- _EXERCISE DIRECTIONS_:
From the first line to the last, output the entries exactly.

(Saved entries)
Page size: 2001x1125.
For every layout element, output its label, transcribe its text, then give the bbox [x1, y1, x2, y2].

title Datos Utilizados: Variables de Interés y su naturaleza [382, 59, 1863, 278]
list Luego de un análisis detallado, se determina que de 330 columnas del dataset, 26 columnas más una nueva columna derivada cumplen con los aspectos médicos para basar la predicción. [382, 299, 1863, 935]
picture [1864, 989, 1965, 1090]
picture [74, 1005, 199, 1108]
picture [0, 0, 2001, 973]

- _TASK OUTPUT_:
Page size: 2001x1125.
For every layout element, output its label, transcribe its text, then give the bbox [x1, y1, x2, y2].

title Datos Utilizados: Variables de Interés y su naturaleza [382, 59, 1863, 278]
list Luego de un análisis detallado, se determina que de 330 columnas del dataset, 26 columnas más una nueva columna derivada cumplen con los aspectos médicos para basar la predicción. [382, 299, 1863, 935]
picture [1864, 989, 1965, 1090]
picture [74, 1005, 199, 1108]
picture [0, 0, 2001, 973]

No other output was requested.